Khaled Fahmy, University of Cambridge
To Whom Does the Body Belong: Modern Medicine and Medical Professionals in Times of Upheaval

Abstract: Forensic medicine played a central role during the Egyptian uprising of 2011-2013. From determining the cause of death of hundreds of demonstrators, to deciding whether or not the deposed president, Hosni Mubarak, could stand trial; and from performing infamous “virginity tests” that the army enforced on female demonstrators, to adjudicating hundreds of torture cases, forensic doctors found their expertise called upon to speak on behalf of mute, sometimes dead, bodies. Drawing on historical research on nineteenth-century Egyptian forensic medicine as well as ethnographic research on the present Egyptian Forensic Medicine Authority, this talk will analyze the role of the forensic doctor in moments of national upheaval, and how her/his expertise often proves decisive in people’s quest for justice.

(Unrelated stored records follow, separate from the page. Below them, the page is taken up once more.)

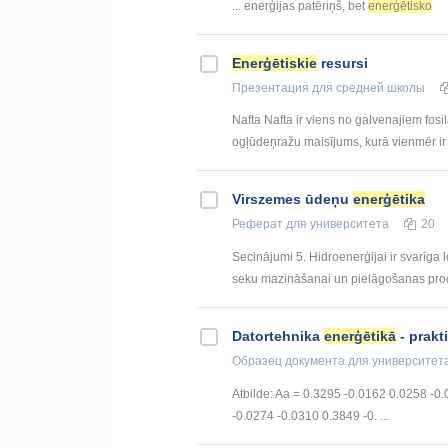
... enerģijas patēriņš, bet
enerģētisko
Enerģētiskie
resursi
Презентация
для средней школы
Nafta Nafta ir viens no galvenajiem fosilā
ogļūdeņražu maisījums, kurā vienmēr ir 
Virszemes ūdeņu
enerģētika
Реферат
для университета
20
Secinājumi 5. Hidroenerģijai ir svarīg
seku mazināšanai un pielāgošanas proce
Datortehnika
enerģētikā
- prakt
Образец документа
для университет
Atbilde: Aa = 0.3295 -0.0162 0.0258 -0
-0.0274 -0.0310 0.3849 -0. ...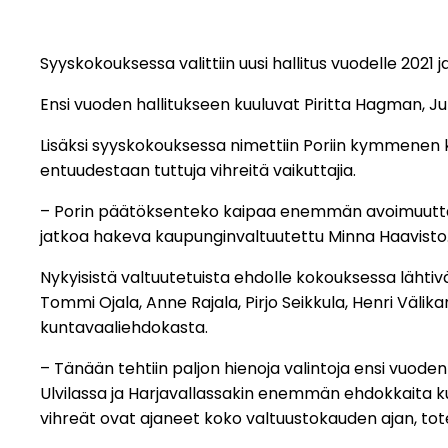
Syyskokouksessa valittiin uusi hallitus vuodelle 2021 
Ensi vuoden hallitukseen kuuluvat Piritta Hagman, Jul
Lisäksi syyskokouksessa nimettiin Poriin kymmenen k
entuudestaan tuttuja vihreitä vaikuttajia.
– Porin päätöksenteko kaipaa enemmän avoimuutta ja
jatkoa hakeva kaupunginvaltuutettu Minna Haavisto
Nykyisistä valtuutetuista ehdolle kokouksessa lähtivä
Tommi Ojala, Anne Rajala, Pirjo Seikkula, Henri Välik
kuntavaaliehdokasta.
– Tänään tehtiin paljon hienoja valintoja ensi vuode
Ulvilassa ja Harjavallassakin enemmän ehdokkaita 
vihreät ovat ajaneet koko valtuustokauden ajan, to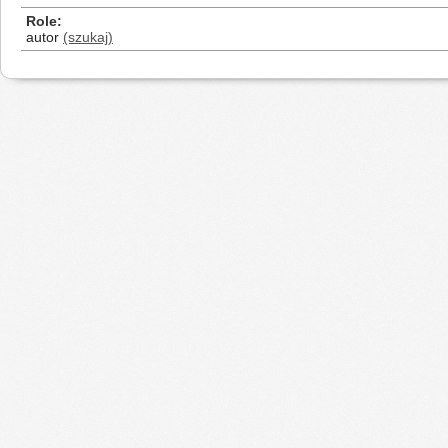
Role
autor
(szukaj)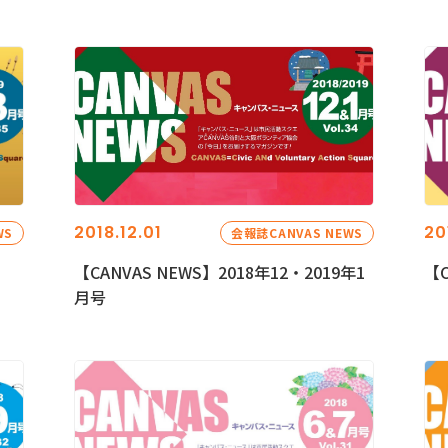
2018.12.01
20
WS
会報誌CANVAS NEWS
【CANVAS NEWS】2018年12・2019年1
【C
月号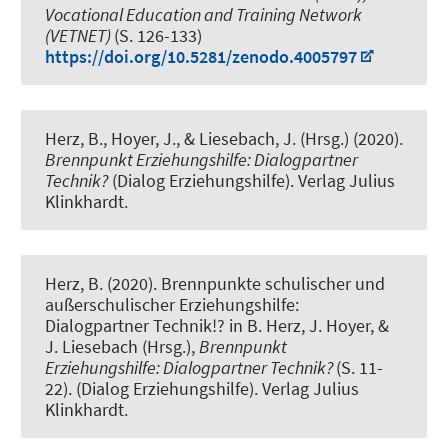
Vocational Education and Training Network
(VETNET)
(S. 126-133)
https://doi.org/10.5281/zenodo.4005797
Herz, B., Hoyer, J., & Liesebach, J. (Hrsg.) (2020).
Brennpunkt Erziehungshilfe: Dialogpartner
Technik?
(Dialog Erziehungshilfe). Verlag Julius
Klinkhardt.
Herz, B. (2020).
Brennpunkte schulischer und
außerschulischer Erziehungshilfe:
Dialogpartner Technik!?
in B. Herz, J. Hoyer, &
J. Liesebach (Hrsg.),
Brennpunkt
Erziehungshilfe: Dialogpartner Technik?
(S. 11-
22). (Dialog Erziehungshilfe). Verlag Julius
Klinkhardt.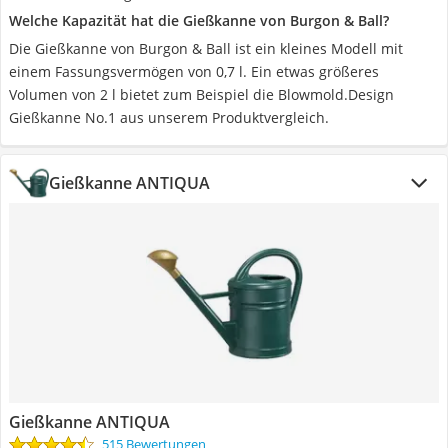
Welche Kapazität hat die Gießkanne von Burgon & Ball?
Die Gießkanne von Burgon & Ball ist ein kleines Modell mit
einem Fassungsvermögen von 0,7 l. Ein etwas größeres
Volumen von 2 l bietet zum Beispiel die Blowmold.Design
Gießkanne No.1 aus unserem Produktvergleich.
Gießkanne ANTIQUA
Gießkanne ANTIQUA
515 Bewertungen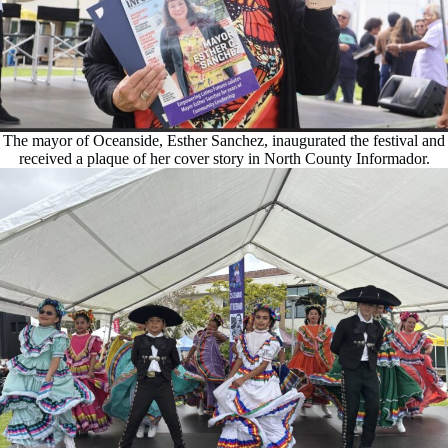
The mayor of Oceanside, Esther Sanchez, inaugurated the festival and
received a plaque of her cover story in North County Informador.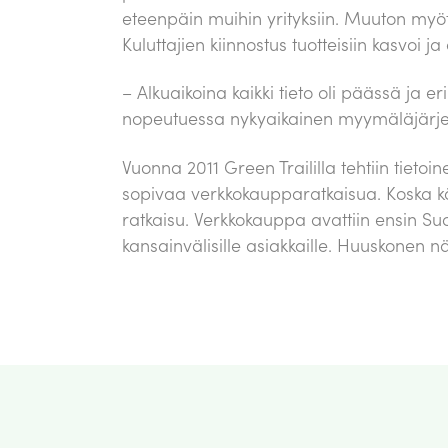
eteenpäin muihin yrityksiin. Muuton myötä 
Kuluttajien kiinnostus tuotteisiin kasvoi 
– Alkuaikoina kaikki tieto oli päässä ja e
nopeutuessa nykyaikainen myymäläjärjes
Vuonna 2011 Green Traililla tehtiin tiet
sopivaa verkkokaupparatkaisua. Koska kä
ratkaisu. Verkkokauppa avattiin ensin S
kansainvälisille asiakkaille. Huuskonen 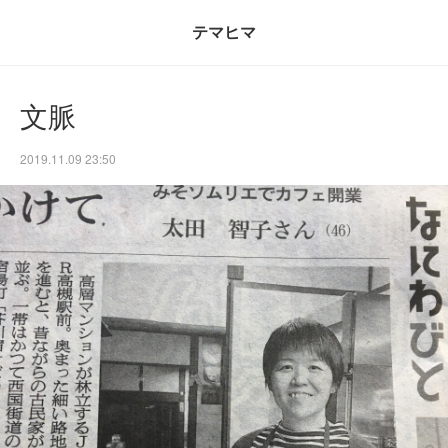
テマヒマ
文脈
2019.11.09 23:50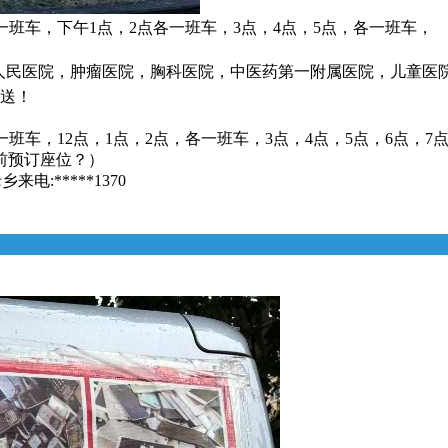
一班车，下午1点，2点各一班车，3点，4点，5点，各一班车，
省人民医院，肿瘤医院，胸科医院，中医药第一附属医院，儿童医
接送！
一班车，12点，1点，2点，各一班车，3点，4点，5点，6点，7
前预订座位？）
:*****1370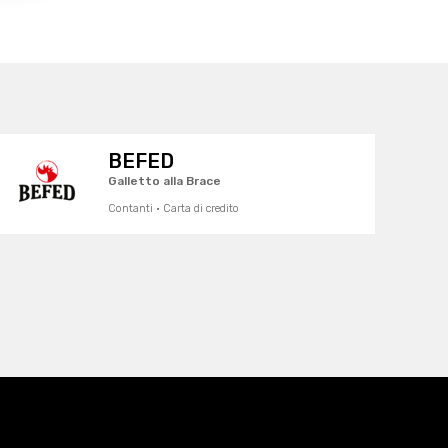
BEFED
Galletto alla Brace
Contanti · Carta di credito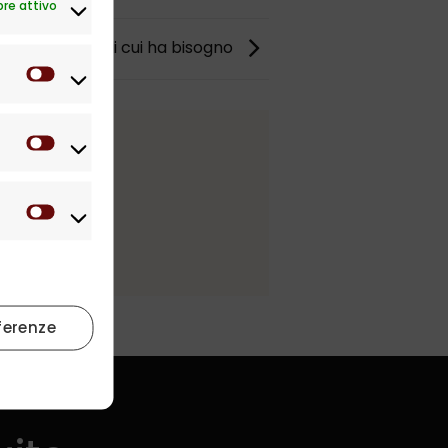
re attivo
bino l’aiuto di cui ha bisogno
Preferenze
Statistiche
Marketing
ferenze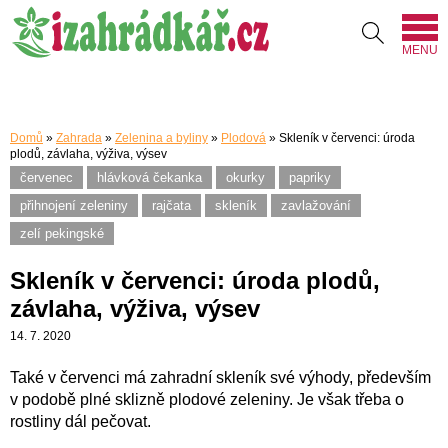
MENU
Domů
»
Zahrada
»
Zelenina a byliny
»
Plodová
»
Skleník v červenci: úroda
plodů, závlaha, výživa, výsev
červenec
hlávková čekanka
okurky
papriky
přihnojení zeleniny
rajčata
skleník
zavlažování
zelí pekingské
Skleník v červenci: úroda plodů,
závlaha, výživa, výsev
14. 7. 2020
Také v červenci má zahradní skleník své výhody, především
v podobě plné sklizně plodové zeleniny. Je však třeba o
rostliny dál pečovat.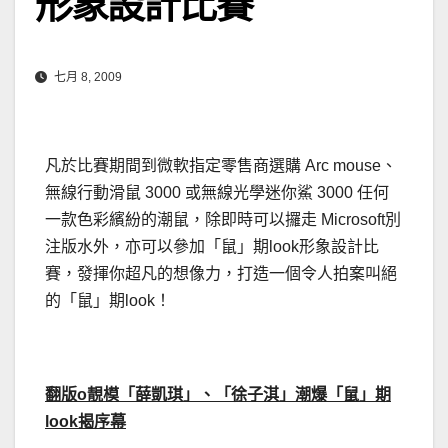
形象設計比賽
七月 8, 2009
凡於比賽期間到微軟指定零售商選購 Arc mouse、
無線行動滑鼠 3000 或無線光學迷你鯊 3000 任何
一款色彩繽紛的潮鼠，除即時可以攞走 Microsoft別
注版水外，亦可以參加「鼠」期look形象設計比
賽，發揮你超凡的想像力，打造一個令人拍案叫絕
的「鼠」期look！
翻版o靚模「薛凱琪」、「徐子淇」潮爆「鼠」期
look揭序幕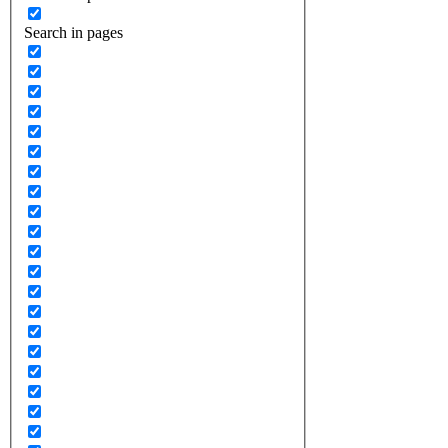
Search in pages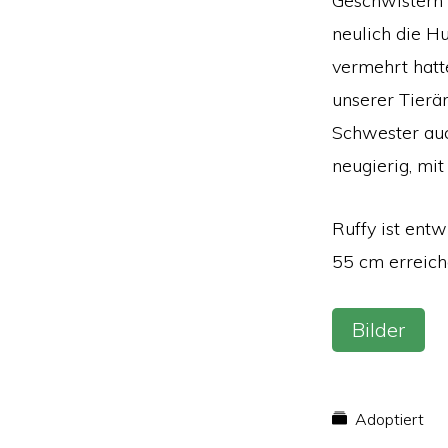
Geschwistern 
neulich die Hu
vermehrt hatt
unserer Tierär
Schwester auch
neugierig, mit
Ruffy ist ent
55 cm erreich
Bilder
Adoptiert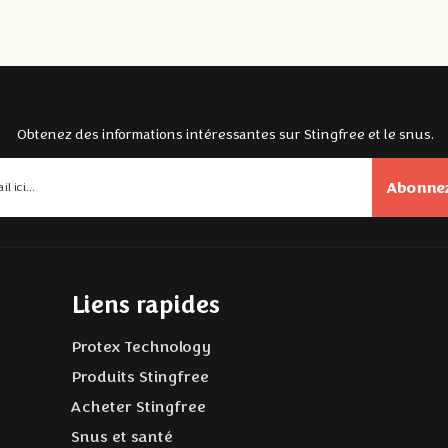
Obtenez des informations intéressantes sur Stingfree et le snus.
Abonnez
Liens rapides
Protex Technology
Produits Stingfree
Acheter Stingfree
Snus et santé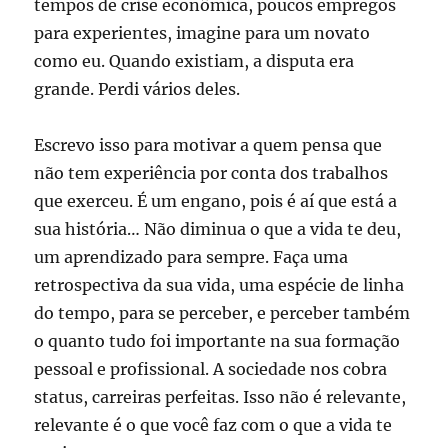
tempos de crise econômica, poucos empregos
para experientes, imagine para um novato
como eu. Quando existiam, a disputa era
grande. Perdi vários deles.
Escrevo isso para motivar a quem pensa que
não tem experiência por conta dos trabalhos
que exerceu. É um engano, pois é aí que está a
sua história… Não diminua o que a vida te deu,
um aprendizado para sempre. Faça uma
retrospectiva da sua vida, uma espécie de linha
do tempo, para se perceber, e perceber também
o quanto tudo foi importante na sua formação
pessoal e profissional. A sociedade nos cobra
status, carreiras perfeitas. Isso não é relevante,
relevante é o que você faz com o que a vida te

Chris Stray, Swansea University
The Politics of the Classical: Language and authority in the 19th century

Abstract: For several centuries, the languages and civilisations of classical antiquity occupied an exemplary status in European culture and society. This paper looks at the maintenance of and challenges to this status, and the ways in which its demise led to new forms of knowledge and to new kinds of intellectual authority. ‘Classics’ is seen as form of social action in which exemplary pasts are deployed to maintain stability and universality against change and relativity. In the nineteenth century this was undermined by the normalisation of change (historicity) and the emergence of powerful alternative sources of value. Classical languages (Greek, Latin, and to some extent Hebrew) had been used for both communication and boundary maintenance; their declining status led to the modern academic formations, in which an interim phase (academic knowledge exemplified by the rigours of Latin) gave way to the formal parity of all academic knowledge.